[The records]
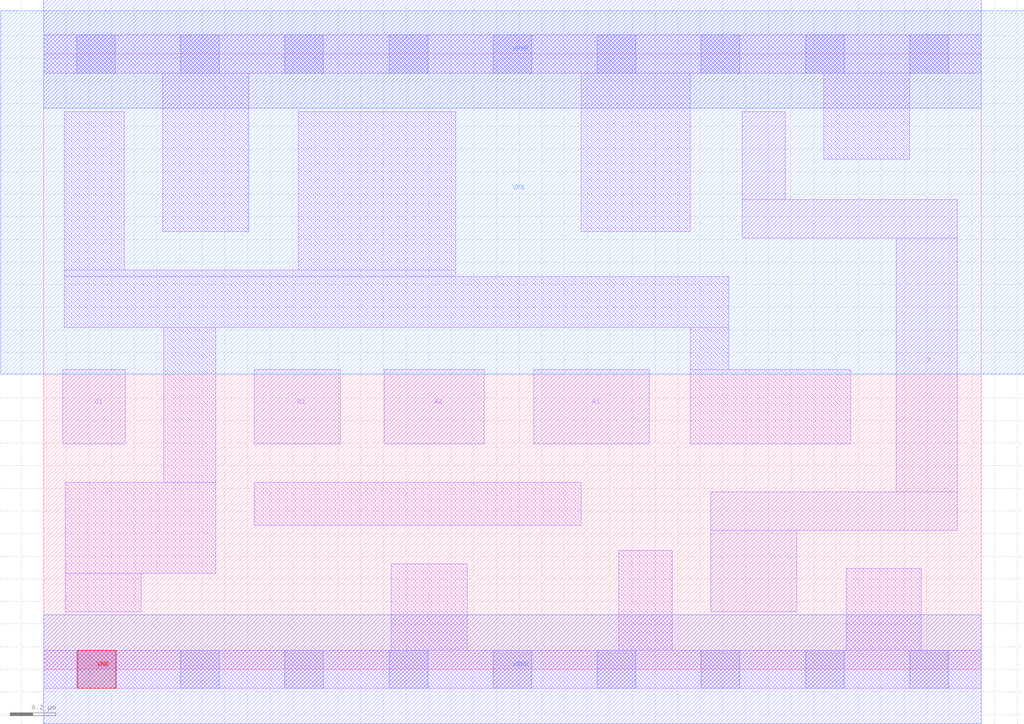
<source format=lef>
# Copyright 2020 The SkyWater PDK Authors
#
# Licensed under the Apache License, Version 2.0 (the "License");
# you may not use this file except in compliance with the License.
# You may obtain a copy of the License at
#
#     https://www.apache.org/licenses/LICENSE-2.0
#
# Unless required by applicable law or agreed to in writing, software
# distributed under the License is distributed on an "AS IS" BASIS,
# WITHOUT WARRANTIES OR CONDITIONS OF ANY KIND, either express or implied.
# See the License for the specific language governing permissions and
# limitations under the License.
#
# SPDX-License-Identifier: Apache-2.0

VERSION 5.7 ;
  NOWIREEXTENSIONATPIN ON ;
  DIVIDERCHAR "/" ;
  BUSBITCHARS "[]" ;
PROPERTYDEFINITIONS
  MACRO maskLayoutSubType STRING ;
  MACRO prCellType STRING ;
  MACRO originalViewName STRING ;
END PROPERTYDEFINITIONS
MACRO sky130_fd_sc_hdll__o211a_2
  CLASS CORE ;
  FOREIGN sky130_fd_sc_hdll__o211a_2 ;
  ORIGIN  0.000000  0.000000 ;
  SIZE  4.140000 BY  2.720000 ;
  SYMMETRY X Y R90 ;
  SITE unithd ;
  PIN A1
    ANTENNAGATEAREA  0.277500 ;
    DIRECTION INPUT ;
    USE SIGNAL ;
    PORT
      LAYER li1 ;
        RECT 2.165000 0.995000 2.675000 1.325000 ;
    END
  END A1
  PIN A2
    ANTENNAGATEAREA  0.277500 ;
    DIRECTION INPUT ;
    USE SIGNAL ;
    PORT
      LAYER li1 ;
        RECT 1.505000 0.995000 1.945000 1.325000 ;
    END
  END A2
  PIN B1
    ANTENNAGATEAREA  0.277500 ;
    DIRECTION INPUT ;
    USE SIGNAL ;
    PORT
      LAYER li1 ;
        RECT 0.930000 0.995000 1.310000 1.325000 ;
    END
  END B1
  PIN C1
    ANTENNAGATEAREA  0.277500 ;
    DIRECTION INPUT ;
    USE SIGNAL ;
    PORT
      LAYER li1 ;
        RECT 0.085000 0.995000 0.360000 1.325000 ;
    END
  END C1
  PIN VGND
    ANTENNADIFFAREA  0.744250 ;
    DIRECTION INOUT ;
    USE SIGNAL ;
    PORT
      LAYER met1 ;
        RECT 0.000000 -0.240000 4.140000 0.240000 ;
    END
  END VGND
  PIN VNB
    PORT
      LAYER pwell ;
        RECT 0.150000 -0.085000 0.320000 0.085000 ;
    END
  END VNB
  PIN VPB
    PORT
      LAYER nwell ;
        RECT -0.190000 1.305000 4.330000 2.910000 ;
    END
  END VPB
  PIN VPWR
    ANTENNADIFFAREA  1.120000 ;
    DIRECTION INOUT ;
    USE SIGNAL ;
    PORT
      LAYER met1 ;
        RECT 0.000000 2.480000 4.140000 2.960000 ;
    END
  END VPWR
  PIN X
    ANTENNADIFFAREA  0.534000 ;
    DIRECTION OUTPUT ;
    USE SIGNAL ;
    PORT
      LAYER li1 ;
        RECT 2.945000 0.255000 3.325000 0.615000 ;
        RECT 2.945000 0.615000 4.035000 0.785000 ;
        RECT 3.085000 1.905000 4.035000 2.075000 ;
        RECT 3.085000 2.075000 3.275000 2.465000 ;
        RECT 3.765000 0.785000 4.035000 1.905000 ;
    END
  END X
  OBS
    LAYER li1 ;
      RECT 0.000000 -0.085000 4.140000 0.085000 ;
      RECT 0.000000  2.635000 4.140000 2.805000 ;
      RECT 0.090000  1.510000 3.025000 1.735000 ;
      RECT 0.090000  1.735000 1.820000 1.765000 ;
      RECT 0.090000  1.765000 0.355000 2.465000 ;
      RECT 0.095000  0.255000 0.430000 0.425000 ;
      RECT 0.095000  0.425000 0.760000 0.825000 ;
      RECT 0.525000  1.935000 0.905000 2.635000 ;
      RECT 0.530000  0.825000 0.760000 1.510000 ;
      RECT 0.930000  0.635000 2.375000 0.825000 ;
      RECT 1.125000  1.765000 1.820000 2.465000 ;
      RECT 1.535000  0.085000 1.870000 0.465000 ;
      RECT 2.375000  1.935000 2.855000 2.635000 ;
      RECT 2.540000  0.085000 2.775000 0.525000 ;
      RECT 2.855000  0.995000 3.565000 1.325000 ;
      RECT 2.855000  1.325000 3.025000 1.510000 ;
      RECT 3.445000  2.255000 3.825000 2.635000 ;
      RECT 3.545000  0.085000 3.875000 0.445000 ;
    LAYER mcon ;
      RECT 0.145000 -0.085000 0.315000 0.085000 ;
      RECT 0.145000  2.635000 0.315000 2.805000 ;
      RECT 0.605000 -0.085000 0.775000 0.085000 ;
      RECT 0.605000  2.635000 0.775000 2.805000 ;
      RECT 1.065000 -0.085000 1.235000 0.085000 ;
      RECT 1.065000  2.635000 1.235000 2.805000 ;
      RECT 1.525000 -0.085000 1.695000 0.085000 ;
      RECT 1.525000  2.635000 1.695000 2.805000 ;
      RECT 1.985000 -0.085000 2.155000 0.085000 ;
      RECT 1.985000  2.635000 2.155000 2.805000 ;
      RECT 2.445000 -0.085000 2.615000 0.085000 ;
      RECT 2.445000  2.635000 2.615000 2.805000 ;
      RECT 2.905000 -0.085000 3.075000 0.085000 ;
      RECT 2.905000  2.635000 3.075000 2.805000 ;
      RECT 3.365000 -0.085000 3.535000 0.085000 ;
      RECT 3.365000  2.635000 3.535000 2.805000 ;
      RECT 3.825000 -0.085000 3.995000 0.085000 ;
      RECT 3.825000  2.635000 3.995000 2.805000 ;
  END
  PROPERTY maskLayoutSubType "abstract" ;
  PROPERTY prCellType "standard" ;
  PROPERTY originalViewName "layout" ;
END sky130_fd_sc_hdll__o211a_2
END LIBRARY

</source>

[Work to complete] Read through the entries and copy every line that includes "STRING".

[Solution]
  MACRO maskLayoutSubType STRING ;
  MACRO prCellType STRING ;
  MACRO originalViewName STRING ;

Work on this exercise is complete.